Dan telah menceritakan kepada kami Muhammad bin Al
Mutsanna telah menceritakan kepada kami Muhammad bin Ja’far telah menceritakan
kepada kami Abdullah bin Sa’id telah menceritakan kepada kami Salim Abu Nadlr
maula Umar bin Ubaidullah, dari Busr bin Sa’id dari Zaid bin Tsabit ia berkata;
“Rasulullah s.a.w. memasang tenda
dari tikar pada sebuah tempat di Masjid, sehingga menjadikan sebuah kamar
tempat beliau shalat (malam). Melihat hal itu, beberapa orang sahabat
mendatangi tempat itu dan mereka shalat pula mengikuti Nabi s.a.w. shalat
(bermakmum pada Beliau) (H.R. Muslim No. 1301)

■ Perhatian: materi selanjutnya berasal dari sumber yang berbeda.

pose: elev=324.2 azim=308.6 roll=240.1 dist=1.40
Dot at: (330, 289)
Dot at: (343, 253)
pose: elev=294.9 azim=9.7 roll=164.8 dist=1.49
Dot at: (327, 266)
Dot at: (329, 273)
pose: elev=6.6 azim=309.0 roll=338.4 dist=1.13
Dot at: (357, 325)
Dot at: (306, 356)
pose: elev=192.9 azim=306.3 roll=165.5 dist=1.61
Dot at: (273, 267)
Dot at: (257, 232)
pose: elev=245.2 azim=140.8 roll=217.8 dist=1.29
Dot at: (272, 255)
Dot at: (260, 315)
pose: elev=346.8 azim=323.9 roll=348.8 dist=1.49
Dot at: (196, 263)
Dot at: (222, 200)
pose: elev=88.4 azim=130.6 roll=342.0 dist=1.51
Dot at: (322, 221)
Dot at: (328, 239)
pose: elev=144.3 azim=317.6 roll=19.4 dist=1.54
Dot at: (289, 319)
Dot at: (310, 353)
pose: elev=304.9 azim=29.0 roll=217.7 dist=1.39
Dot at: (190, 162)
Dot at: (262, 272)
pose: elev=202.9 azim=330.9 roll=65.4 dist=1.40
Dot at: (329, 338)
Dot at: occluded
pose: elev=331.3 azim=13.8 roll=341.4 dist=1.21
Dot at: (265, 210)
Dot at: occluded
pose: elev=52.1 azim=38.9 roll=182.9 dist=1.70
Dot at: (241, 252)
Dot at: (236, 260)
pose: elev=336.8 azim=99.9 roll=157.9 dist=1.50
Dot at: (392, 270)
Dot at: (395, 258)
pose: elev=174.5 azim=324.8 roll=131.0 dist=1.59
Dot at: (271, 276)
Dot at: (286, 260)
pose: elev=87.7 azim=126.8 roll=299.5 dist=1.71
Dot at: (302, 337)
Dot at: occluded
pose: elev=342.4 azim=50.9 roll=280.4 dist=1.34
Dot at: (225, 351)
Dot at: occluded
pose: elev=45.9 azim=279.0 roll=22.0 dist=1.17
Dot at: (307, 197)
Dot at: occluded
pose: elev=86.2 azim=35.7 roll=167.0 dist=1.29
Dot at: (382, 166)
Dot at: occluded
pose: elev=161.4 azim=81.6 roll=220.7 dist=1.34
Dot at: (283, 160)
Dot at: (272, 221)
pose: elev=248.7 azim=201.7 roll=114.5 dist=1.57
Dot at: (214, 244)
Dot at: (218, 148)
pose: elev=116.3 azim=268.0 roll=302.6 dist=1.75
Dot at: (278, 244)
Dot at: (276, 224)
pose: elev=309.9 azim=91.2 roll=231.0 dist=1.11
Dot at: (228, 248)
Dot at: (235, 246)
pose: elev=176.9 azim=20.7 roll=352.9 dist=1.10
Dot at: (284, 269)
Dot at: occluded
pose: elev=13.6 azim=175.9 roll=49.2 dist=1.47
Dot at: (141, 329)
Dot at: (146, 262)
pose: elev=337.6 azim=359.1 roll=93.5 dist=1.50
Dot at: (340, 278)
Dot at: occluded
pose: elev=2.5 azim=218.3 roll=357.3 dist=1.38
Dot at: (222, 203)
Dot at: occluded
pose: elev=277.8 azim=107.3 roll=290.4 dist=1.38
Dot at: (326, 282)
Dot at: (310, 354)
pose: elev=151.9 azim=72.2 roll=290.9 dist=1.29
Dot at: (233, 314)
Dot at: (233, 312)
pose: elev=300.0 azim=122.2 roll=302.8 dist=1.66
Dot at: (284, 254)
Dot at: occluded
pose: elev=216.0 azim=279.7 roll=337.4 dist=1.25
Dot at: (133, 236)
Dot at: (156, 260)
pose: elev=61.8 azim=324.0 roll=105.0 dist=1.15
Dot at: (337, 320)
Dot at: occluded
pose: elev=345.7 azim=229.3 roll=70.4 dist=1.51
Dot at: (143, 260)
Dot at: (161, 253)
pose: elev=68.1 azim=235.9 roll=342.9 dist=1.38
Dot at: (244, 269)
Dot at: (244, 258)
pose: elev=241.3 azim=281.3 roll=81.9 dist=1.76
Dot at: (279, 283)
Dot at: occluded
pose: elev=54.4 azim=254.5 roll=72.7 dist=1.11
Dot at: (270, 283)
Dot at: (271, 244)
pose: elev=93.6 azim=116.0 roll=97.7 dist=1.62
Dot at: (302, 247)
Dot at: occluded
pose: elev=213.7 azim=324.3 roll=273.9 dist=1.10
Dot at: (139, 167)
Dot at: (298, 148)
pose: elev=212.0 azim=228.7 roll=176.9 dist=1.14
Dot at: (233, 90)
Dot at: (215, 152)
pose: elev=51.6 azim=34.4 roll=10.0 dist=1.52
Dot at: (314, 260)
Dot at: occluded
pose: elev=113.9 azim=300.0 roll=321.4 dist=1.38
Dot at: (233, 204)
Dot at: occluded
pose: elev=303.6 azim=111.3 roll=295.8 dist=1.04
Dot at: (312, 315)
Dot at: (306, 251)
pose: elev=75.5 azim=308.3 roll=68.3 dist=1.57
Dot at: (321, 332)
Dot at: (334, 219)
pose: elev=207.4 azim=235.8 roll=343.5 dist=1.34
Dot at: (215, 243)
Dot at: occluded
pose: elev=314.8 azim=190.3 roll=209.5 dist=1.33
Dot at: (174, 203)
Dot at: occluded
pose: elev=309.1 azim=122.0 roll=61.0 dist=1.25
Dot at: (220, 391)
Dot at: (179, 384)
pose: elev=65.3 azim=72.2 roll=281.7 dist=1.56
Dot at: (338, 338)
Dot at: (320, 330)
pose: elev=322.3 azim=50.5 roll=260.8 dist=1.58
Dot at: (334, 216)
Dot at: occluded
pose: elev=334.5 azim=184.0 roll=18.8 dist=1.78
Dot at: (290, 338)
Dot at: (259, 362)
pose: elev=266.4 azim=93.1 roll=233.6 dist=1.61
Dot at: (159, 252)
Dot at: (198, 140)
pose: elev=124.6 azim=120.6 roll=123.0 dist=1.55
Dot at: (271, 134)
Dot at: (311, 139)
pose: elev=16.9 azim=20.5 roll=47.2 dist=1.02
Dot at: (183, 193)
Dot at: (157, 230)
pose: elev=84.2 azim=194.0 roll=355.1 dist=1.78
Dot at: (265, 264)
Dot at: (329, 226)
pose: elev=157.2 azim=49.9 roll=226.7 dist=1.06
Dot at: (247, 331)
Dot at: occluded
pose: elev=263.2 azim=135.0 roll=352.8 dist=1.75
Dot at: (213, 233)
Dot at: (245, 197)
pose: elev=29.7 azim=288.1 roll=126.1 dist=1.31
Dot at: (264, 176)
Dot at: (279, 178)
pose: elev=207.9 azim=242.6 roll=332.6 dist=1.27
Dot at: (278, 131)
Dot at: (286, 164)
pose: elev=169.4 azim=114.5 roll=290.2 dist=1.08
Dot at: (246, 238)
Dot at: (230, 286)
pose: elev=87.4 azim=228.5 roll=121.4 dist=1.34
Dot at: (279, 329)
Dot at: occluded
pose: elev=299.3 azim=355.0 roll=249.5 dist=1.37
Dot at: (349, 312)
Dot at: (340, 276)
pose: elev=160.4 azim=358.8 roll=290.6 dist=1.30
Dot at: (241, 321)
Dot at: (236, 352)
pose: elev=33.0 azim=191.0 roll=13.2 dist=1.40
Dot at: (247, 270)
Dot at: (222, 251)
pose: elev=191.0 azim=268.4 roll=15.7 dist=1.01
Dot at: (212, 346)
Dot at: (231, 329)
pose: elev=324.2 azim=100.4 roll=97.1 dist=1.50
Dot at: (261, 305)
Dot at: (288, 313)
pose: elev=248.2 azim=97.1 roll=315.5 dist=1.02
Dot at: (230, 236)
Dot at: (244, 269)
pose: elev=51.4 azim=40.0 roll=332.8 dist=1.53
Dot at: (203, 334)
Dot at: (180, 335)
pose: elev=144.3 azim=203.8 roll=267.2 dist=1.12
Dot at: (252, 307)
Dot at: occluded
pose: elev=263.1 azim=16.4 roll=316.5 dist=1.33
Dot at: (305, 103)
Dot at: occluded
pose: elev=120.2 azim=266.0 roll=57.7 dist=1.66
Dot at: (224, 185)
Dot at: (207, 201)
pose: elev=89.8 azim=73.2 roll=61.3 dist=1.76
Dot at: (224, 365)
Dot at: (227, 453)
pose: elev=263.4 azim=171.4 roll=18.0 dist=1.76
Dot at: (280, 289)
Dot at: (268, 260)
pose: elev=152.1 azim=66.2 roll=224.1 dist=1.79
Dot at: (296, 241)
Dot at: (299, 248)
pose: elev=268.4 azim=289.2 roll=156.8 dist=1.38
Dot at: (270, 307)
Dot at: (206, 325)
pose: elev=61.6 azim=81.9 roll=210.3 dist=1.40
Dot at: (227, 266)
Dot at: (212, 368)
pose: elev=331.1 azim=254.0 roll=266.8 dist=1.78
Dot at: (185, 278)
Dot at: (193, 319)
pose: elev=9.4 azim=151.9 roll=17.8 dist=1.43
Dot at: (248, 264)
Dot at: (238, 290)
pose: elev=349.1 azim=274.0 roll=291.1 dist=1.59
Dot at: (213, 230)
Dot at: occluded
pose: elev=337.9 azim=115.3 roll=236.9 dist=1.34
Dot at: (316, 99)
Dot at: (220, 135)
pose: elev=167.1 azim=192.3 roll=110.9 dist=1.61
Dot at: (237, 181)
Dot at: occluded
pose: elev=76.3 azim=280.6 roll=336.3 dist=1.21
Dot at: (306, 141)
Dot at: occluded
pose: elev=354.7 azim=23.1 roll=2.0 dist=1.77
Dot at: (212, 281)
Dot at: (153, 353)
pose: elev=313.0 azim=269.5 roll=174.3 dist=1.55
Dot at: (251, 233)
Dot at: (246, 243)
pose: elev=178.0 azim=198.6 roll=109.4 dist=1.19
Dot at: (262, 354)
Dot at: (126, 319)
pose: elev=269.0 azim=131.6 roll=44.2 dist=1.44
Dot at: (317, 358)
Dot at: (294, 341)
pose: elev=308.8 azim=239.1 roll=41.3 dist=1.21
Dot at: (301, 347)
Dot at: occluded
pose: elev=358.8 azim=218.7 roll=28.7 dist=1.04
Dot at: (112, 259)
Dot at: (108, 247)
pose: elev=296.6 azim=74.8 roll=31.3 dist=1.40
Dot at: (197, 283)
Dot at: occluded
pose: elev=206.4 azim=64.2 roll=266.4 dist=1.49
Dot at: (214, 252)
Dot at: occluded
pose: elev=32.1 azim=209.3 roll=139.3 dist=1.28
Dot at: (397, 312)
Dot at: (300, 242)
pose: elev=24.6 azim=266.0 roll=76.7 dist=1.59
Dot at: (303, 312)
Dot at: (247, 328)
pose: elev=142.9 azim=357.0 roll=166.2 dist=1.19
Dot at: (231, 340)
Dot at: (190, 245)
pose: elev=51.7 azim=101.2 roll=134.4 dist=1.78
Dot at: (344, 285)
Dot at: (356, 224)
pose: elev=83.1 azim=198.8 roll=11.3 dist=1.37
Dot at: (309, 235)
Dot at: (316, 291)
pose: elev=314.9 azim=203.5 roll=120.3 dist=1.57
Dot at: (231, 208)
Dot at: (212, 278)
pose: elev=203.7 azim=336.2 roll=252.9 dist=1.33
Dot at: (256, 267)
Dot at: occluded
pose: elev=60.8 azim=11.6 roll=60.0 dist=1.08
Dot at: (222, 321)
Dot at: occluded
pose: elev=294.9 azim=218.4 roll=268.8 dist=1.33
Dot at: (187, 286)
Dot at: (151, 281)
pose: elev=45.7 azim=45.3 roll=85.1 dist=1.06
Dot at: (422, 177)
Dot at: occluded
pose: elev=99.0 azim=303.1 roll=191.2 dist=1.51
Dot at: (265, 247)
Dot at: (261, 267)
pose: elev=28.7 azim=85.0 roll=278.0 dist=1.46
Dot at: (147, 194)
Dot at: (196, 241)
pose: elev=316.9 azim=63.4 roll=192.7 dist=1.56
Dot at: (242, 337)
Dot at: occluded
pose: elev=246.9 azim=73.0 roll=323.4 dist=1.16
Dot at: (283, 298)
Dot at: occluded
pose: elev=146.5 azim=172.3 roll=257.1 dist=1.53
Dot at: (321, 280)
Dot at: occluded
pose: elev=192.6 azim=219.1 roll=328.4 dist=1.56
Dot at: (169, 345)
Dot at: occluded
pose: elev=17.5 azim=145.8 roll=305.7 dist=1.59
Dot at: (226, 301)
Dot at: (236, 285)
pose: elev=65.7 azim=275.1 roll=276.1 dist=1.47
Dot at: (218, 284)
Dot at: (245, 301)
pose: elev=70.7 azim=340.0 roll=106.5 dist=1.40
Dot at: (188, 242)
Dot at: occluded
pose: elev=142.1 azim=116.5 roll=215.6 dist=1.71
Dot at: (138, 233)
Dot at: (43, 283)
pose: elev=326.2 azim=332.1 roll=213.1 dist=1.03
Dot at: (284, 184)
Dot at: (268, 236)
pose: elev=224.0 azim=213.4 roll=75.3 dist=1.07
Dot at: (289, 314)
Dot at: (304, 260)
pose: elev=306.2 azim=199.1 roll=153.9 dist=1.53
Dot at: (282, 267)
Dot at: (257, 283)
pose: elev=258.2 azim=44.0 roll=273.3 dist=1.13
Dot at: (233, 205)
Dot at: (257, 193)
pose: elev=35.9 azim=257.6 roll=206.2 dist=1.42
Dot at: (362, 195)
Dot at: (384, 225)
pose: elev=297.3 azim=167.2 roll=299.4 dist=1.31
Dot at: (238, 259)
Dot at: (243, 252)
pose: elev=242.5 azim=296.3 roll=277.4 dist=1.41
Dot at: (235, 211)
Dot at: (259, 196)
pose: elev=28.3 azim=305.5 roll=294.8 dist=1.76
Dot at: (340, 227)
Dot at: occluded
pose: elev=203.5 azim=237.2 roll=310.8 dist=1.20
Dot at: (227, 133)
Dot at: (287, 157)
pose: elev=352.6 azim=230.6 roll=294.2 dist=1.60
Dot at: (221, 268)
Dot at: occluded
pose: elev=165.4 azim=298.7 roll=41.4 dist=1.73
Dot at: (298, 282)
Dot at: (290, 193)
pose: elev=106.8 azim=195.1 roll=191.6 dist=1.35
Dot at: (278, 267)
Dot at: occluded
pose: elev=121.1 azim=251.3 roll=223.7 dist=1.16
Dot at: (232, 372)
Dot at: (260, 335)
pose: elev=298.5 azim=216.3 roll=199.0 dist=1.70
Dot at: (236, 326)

Maka berdasarkan hadits di atas jelas bahwa orang boleh bermakmum
mengikuti imam walaupun imam terpisah dinding dengan makmum selama makmum bisa
mengikuti gerakan imam dan mendengar aba-aba takbir dari imam.
Maka Imam Syafi’i (Madzhab Syafi’i) membolehkan makmum dan imam
terpisah asalkan masih dalam satu areal masjid walaupun mereka terpisah dalam
jarak tiga ratus depa atau terhalang tembok, sumur, dan pintu yang tertutup
atau imam shalat di awal masjid (depan) sedangkan makmum berada di ujung akhir
masjid asalkan tidak ada penghalang. (Mughni Al Muhtaaj Jilid 1 Hal.
248-251)
Al Hasan berkata : “Tidak mengapa engkau
shalat sedangkan antara engkau dan imam terdapat sungai” Abu Miljaz
berkata : “Boleh mengikuti imam meskipun antara
keduanya terpisah jalan atau tembok selama ia dapat mendengar takbirnya
(komandonya) imam” (Fathul Bari Jilid 4 Hal. 397)
Imam Malik bin Anas (Madzhab Maliki) berpendapat tidak ada syarat harus
satunya tempat antara imam dan makmum. Berbedanya tempat imam dan makmum tidak
mencegah sahnya shalat jamaah. Adanya penghalang baik sungai jalan atau tembok
tidak mencegah sahnya shalat berjamaah selama ia bisa mengetahui gerakan imam
dan dapat mendengar takbirnya (komando gerakan imam). Hal ini dibolehkan pada
semua sholat kecuali untuk shalat jum’at. Imam Malik berpendapat demikian
karena mengambil keumuman hadits :
Telah menceritakan kepada kami Muhammad bin
‘Abdurrahim berkata, telah menceritakan kepada kami Yazid bin Harun berkata,
telah mengabarkan kepada kami Humaid Ath Thawil dari Anas bin Malik, beliau
bersabda: “Sesungguhnya dijadikannya
imam itu untuk diikuti. Jika imam bertakbir maka takbirlah kalian, jika rukuk
maka rukuklah kalian, jika sujud maka sujudlah kalian, dan jika ia shalat
dengan berdiri maka shalatlah kalian dengan berdiri.” (H.R. Bukhari No. 365)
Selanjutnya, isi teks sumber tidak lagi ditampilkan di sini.